Are you the kind of person who closes your office door, eliminates all distractions, and makes sure to focus on your work until you finish the task at hand? You may get high marks for self-discipline--but you're not as productive as you could be. That's the finding from a study by the Draugiem Group, which used a computer application to track the work habits of employees. Although they weren't looking for it, researchers came across an interesting finding, writes author Travis Bradberry in Quartz. 

It turns out certain employees were consistently more productive than their peers, and they weren't the ones who put their heads down and kept working till the job was done. They were the ones who took frequent breaks. Specifically, researchers found, the ideal work rhythm was 52 minutes of work time followed by a 17-minute break, Bradberry explains. He writes:

"For roughly an hour at a time, they were 100 percent dedicated to the task they needed to accomplish. They didn't check Facebook 'real quick' or get distracted by e-mails. When they felt fatigue (again, after about an hour), they took short breaks, during which they completely separated themselves from their work. This helped them to dive back in refreshed for another productive hour of work."

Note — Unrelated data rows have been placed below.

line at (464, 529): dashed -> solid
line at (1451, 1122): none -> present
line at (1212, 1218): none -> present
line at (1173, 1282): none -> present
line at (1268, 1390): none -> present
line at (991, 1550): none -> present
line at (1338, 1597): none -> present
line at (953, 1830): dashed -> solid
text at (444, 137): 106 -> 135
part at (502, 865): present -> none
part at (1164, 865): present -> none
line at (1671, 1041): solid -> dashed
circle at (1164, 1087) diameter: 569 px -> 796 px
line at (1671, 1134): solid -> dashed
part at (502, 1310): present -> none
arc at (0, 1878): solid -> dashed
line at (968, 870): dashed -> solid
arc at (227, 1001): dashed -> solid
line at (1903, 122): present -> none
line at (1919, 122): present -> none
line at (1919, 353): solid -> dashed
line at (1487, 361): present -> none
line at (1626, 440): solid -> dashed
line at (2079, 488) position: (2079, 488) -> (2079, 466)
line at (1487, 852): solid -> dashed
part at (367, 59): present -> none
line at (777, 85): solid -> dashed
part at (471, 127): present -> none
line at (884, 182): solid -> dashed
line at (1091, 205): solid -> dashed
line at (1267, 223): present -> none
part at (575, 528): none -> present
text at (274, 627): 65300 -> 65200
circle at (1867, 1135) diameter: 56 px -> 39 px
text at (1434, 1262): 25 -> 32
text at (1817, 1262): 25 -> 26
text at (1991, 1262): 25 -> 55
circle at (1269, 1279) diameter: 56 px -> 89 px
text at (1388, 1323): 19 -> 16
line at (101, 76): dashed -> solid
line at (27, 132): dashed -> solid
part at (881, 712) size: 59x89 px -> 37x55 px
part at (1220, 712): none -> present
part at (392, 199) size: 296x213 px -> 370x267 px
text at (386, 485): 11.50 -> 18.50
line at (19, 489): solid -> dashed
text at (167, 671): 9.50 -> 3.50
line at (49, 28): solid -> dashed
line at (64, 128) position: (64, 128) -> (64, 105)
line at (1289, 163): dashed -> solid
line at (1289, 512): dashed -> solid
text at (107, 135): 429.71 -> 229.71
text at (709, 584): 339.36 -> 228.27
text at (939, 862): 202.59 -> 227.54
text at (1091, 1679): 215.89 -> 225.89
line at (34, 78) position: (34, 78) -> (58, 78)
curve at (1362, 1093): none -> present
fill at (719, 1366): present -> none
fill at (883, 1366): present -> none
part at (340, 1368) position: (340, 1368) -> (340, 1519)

As a result, he says, these frequent-break-takers outshone the competition by getting more done with more focus during their working time. There's a neurological reason for that, Bradberry adds. The human brain naturally works in bursts of high activity that last about an hour, and then it switches to low activity for a while. When that happens, it's in your best interest to take a break. 

The study also found that those who took breaks more often than every hour were less productive than the hourly break-takers, but still more productive than those who worked for longer than an hour with no breaks. That's useful information for anyone who uses the popular Pomodoro Technique, which I do--I'm using it right now to write this article. The Pomodoro Technique calls for work sessions of 25 minutes followed by a five-minute break, with a 15-minute break at least once every two hours. 

Researchers also found evidence of something most of us know from observation: Not all breaks are created equal. To get the full benefit of a break, you must completely disconnect from work. Ideally, stand up from your desk and walk away from your computer. In fact, going for a walk is one of the most effective ways to take a break, Bradberry says. Reading (for pleasure, not work) and chatting with friends or colleagues are also good ways to take a break. Watching YouTube videos? Not so much.

Though you may be tempted, don't fudge the definition of a break, he warns. If your schedule is overloaded (isn't everyone's?) you may want to redefine a "break" as checking your email or returning phone calls. Just don't.

Finally, as Bradberry notes, there's a flip side. You must make sure to really rest when you're taking a break, but if you want the benefit of this approach, you must also really work when you're working. Focus on the task at hand for those 52 minutes and don't slip away to check for that important email, or look at social media, or scan your favorite news site for the latest headlines. If you're not used to working for long stretches without distracting or interrupting yourself, that may seem daunting. It should be easier, though, if you keep in mind that your break time, when you can do whatever you want, is always less than an hour away.